Brittney Cobb, a licensed therapist and licensed clinical social worker in North Carolina, told the Knot that the use of “I” statements is a good idea when approaching your partner. You need to not only take ownership of your feelings on the topic but also lead with compassion. Start with statements like, “I really enjoy when we…,” and lead into some of the roadblocks with something like, “I notice how a poor night’s sleep affects…”
If your partner agrees to a sleep divorce, you should also set some ground rules and guidelines for your new arrangement. You may want to start with just a few nights a week and then reassess how it’s working for each of you. Honest communication is key here, and the parameters could look different for different couples.
If your partner doesn’t want to take that step. In a case of disagreement, you’ll want to consider other paths to ensure both you and your partner can be happy together. Though sleep divorce may have its benefits, it’s hardly the only means by which you and your partner can score some mutually-beneficial shut–eye. If what’s troubling you and your bedmate is a difference in sleep preferences, for example, you may just want to consider investing in an adjustable bed. I’d recommend taking a peek at our top picks for the best mattresses for couples.
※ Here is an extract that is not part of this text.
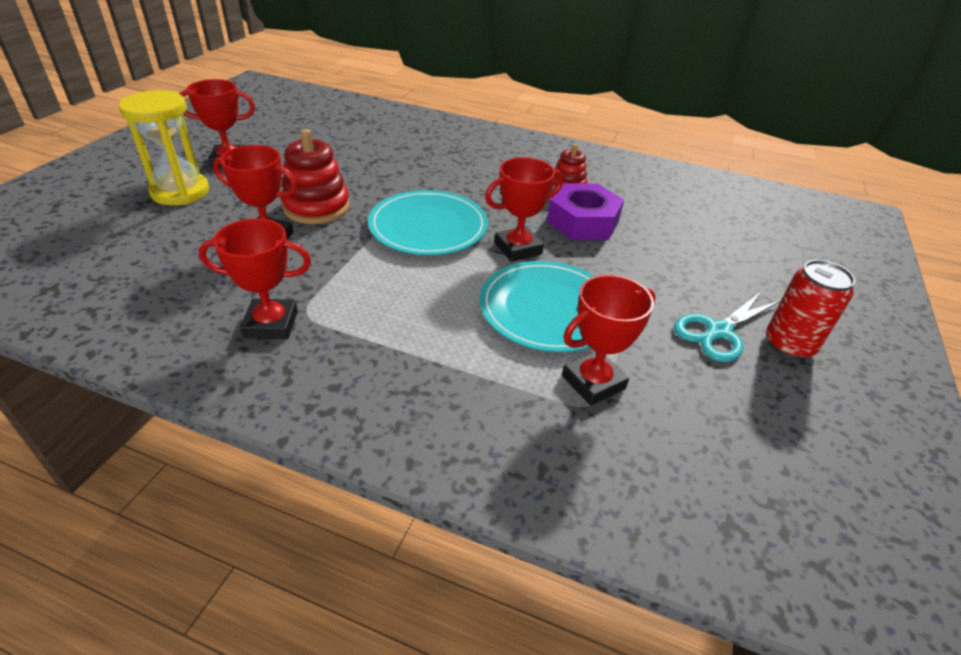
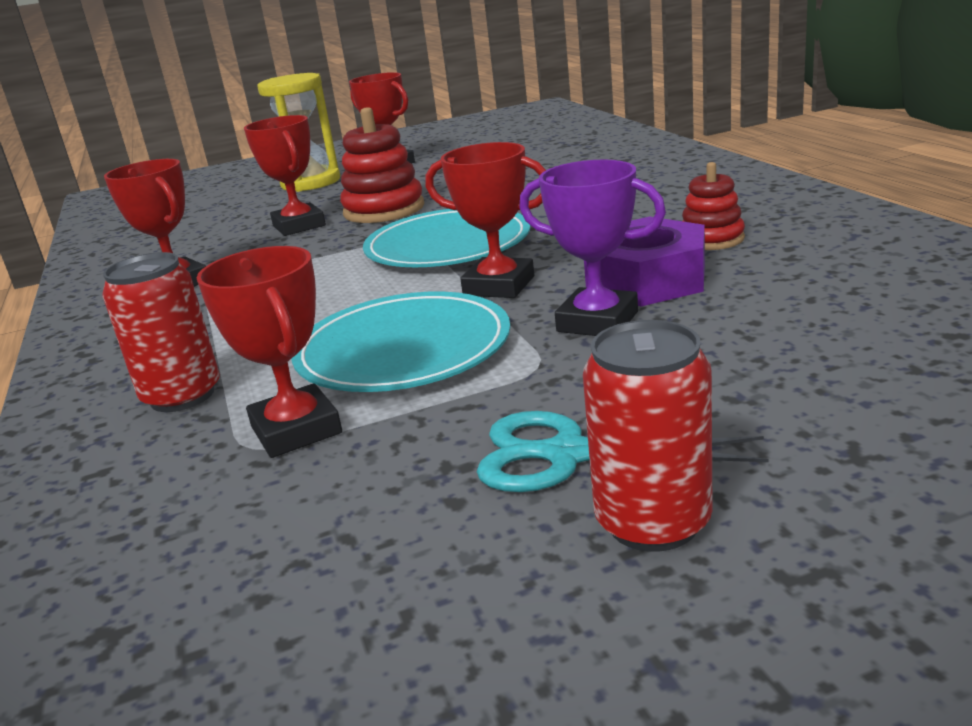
camera: 55 degrees right, 15 degrees down
(483, 399) = (182, 396): none -> red can
(593, 382) = (296, 430): red trophy -> red trophy turned 45 degrees clockwise
(607, 255) = (597, 322): none -> purple trophy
You should always consult a doctor before attempting a sleep divorce and should explore other methods as well.
Navigating a Sleep Divorce
No sleep divorce is perfect and surely some workshopping will be in order. To keep things as smooth as possible, there are some key areas of your relationship that should be well-attended to and cared for.
- Intimacy. Just because you’ve closed the bedroom door at sleep time doesn’t mean it can’t be wide open for sex. If you prioritize sex regularly, it may be fairly easy to instigate these moments, but if not, think of it as an opportunity to spice things up. Having separate beds can invite added excitement and surprise into your sex life — have fun with it.
- Mutual trust. Keep an open line of communication and follow the rules and changes you put in place. Don’t throw any curveballs and allow your partner to come to you if any concerns or questions arise and vice versa. Stephen Light, the co-owner and chief marketing officer at Nolah Mattress, told us he recommends you “communicate clearly about how you’ve been feeling, and how you have to prioritize sleep for your health.” He adds, “Plus, putting an end to the grouchiness and irritability that come with sleep deprivation can make your relationship a much happier one.”
- One-on-one time. With this new change in your lives, it’s also important to carve out that quality time outside of the bedroom. This is something every couple can benefit from. Perhaps you could make a plan to go to a special dinner every so often, take a monthly weekend getaway, or even take a cooking class together.
Whether you’re willing to stick it out or are quitting bedsharing for good, bringing up the concept of a sleep divorce is no easy feat. It’s important to lead with honesty, love, and compassion for your relationship and your partner when it comes to any big change in the bedroom and in your lives.